O Corisca, Corisca. i t’hò sentita
Troppo bene à la mano, ch’incappando
Tu cosI spesso, alfin ti conveniva
Cader senza relievo. Tanti inganni,
Tante perfidie tue, tante menzogne
Certo dovean di sì mortal caduta
Esser veri presagi à chi non fosse
Stato privo di mente, e d’amor cieco.
Buon per me, che tardai. fù gran ventura
Che ’l padre mio mi trattenesse (sciocco),
Quel, che mi parve un fiero intoppo alhora?
Che se veniva al tempo, che prescritto
Da Lisetta mi fù, certo poteva
Qualche strano incidente hoggi incontrarmi.
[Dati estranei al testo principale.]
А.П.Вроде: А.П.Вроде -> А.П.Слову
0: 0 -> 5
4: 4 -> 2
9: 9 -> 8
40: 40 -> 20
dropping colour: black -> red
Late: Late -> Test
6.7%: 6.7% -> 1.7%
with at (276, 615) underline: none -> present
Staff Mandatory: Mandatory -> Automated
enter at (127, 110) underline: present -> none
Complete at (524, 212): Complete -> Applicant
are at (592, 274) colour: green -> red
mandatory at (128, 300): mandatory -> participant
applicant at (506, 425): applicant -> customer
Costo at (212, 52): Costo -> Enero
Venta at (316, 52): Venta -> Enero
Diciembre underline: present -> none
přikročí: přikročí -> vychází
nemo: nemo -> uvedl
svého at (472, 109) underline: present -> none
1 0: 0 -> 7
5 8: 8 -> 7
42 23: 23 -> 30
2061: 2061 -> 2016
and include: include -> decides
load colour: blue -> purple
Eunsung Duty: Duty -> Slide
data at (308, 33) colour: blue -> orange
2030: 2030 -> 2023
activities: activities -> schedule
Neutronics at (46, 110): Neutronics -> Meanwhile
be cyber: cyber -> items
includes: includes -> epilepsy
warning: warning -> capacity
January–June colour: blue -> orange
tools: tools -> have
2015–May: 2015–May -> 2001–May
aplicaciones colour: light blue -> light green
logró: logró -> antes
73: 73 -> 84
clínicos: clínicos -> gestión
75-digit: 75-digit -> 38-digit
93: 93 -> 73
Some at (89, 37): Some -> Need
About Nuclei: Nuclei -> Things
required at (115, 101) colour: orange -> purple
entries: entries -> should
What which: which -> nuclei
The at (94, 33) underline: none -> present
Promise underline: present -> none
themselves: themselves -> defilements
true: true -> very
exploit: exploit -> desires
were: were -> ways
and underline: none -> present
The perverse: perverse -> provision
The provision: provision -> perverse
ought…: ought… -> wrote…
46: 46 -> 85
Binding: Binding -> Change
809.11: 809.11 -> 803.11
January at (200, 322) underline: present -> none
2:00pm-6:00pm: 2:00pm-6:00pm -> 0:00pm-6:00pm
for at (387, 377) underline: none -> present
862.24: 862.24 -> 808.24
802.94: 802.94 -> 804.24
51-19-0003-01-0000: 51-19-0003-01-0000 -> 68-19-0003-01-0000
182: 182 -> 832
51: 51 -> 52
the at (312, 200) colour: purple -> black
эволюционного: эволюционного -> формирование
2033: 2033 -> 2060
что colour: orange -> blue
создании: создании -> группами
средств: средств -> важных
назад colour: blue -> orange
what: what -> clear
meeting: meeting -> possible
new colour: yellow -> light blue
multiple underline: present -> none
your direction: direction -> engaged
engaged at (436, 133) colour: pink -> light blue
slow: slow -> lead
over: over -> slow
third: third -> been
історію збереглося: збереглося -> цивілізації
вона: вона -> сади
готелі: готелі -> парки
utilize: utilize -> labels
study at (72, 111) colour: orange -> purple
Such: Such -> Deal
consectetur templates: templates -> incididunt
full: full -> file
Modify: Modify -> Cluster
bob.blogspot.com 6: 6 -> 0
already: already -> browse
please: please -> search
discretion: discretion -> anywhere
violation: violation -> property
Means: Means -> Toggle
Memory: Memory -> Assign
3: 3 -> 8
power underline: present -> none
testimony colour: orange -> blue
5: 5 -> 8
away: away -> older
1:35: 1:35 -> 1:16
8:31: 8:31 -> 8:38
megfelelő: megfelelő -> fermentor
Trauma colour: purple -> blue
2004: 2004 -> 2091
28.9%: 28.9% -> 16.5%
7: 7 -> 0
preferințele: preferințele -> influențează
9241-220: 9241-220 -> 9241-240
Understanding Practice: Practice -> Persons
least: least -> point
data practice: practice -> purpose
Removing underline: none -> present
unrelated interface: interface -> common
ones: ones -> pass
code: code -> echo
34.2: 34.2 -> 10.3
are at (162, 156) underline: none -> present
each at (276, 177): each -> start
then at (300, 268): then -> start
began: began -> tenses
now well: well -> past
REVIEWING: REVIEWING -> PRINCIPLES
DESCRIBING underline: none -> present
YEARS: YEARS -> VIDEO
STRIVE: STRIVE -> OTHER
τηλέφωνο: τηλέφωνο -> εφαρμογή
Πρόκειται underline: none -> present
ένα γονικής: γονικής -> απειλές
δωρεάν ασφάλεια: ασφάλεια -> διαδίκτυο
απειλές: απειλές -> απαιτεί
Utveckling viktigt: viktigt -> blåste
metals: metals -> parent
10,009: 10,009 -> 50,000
Ma che farò? debbi’io di sdegno armato
Ricorrer’à gli oltraggi? à le vendette?
No, che troppo l’honoro, anzi, se voglio
Discorrer sanamente, è caso degno
Più tosto di pietà, che di vendetta.
Havrai dunque pietà di chi t’inganna
Ingannata hà se stessa, che lasciando
Un che con pura fè l’ha sempre amata,
Ad un vil pastorel s’è data in preda
Vagabondo, e straniero, che domani
Sarà di lei più perfido, e bugiardo.
Che? debb’io dunque vendicar l’oltraggio
Che seco porta la vendetta? e l’ira
Supera sì, che fa pietà lo sdegno?
Pur t’ha schernito, anzi honorato, ed io
Ben ho donde pregiarmi, hor che mi sprezza
Femmina, ch’al suo mal sempre s’appiglia
E le leggi non sà nè de l’amare,
Nè de l’esser amata, e che ’l men degno
Sempre gradisce e ’l più gentile abhorre.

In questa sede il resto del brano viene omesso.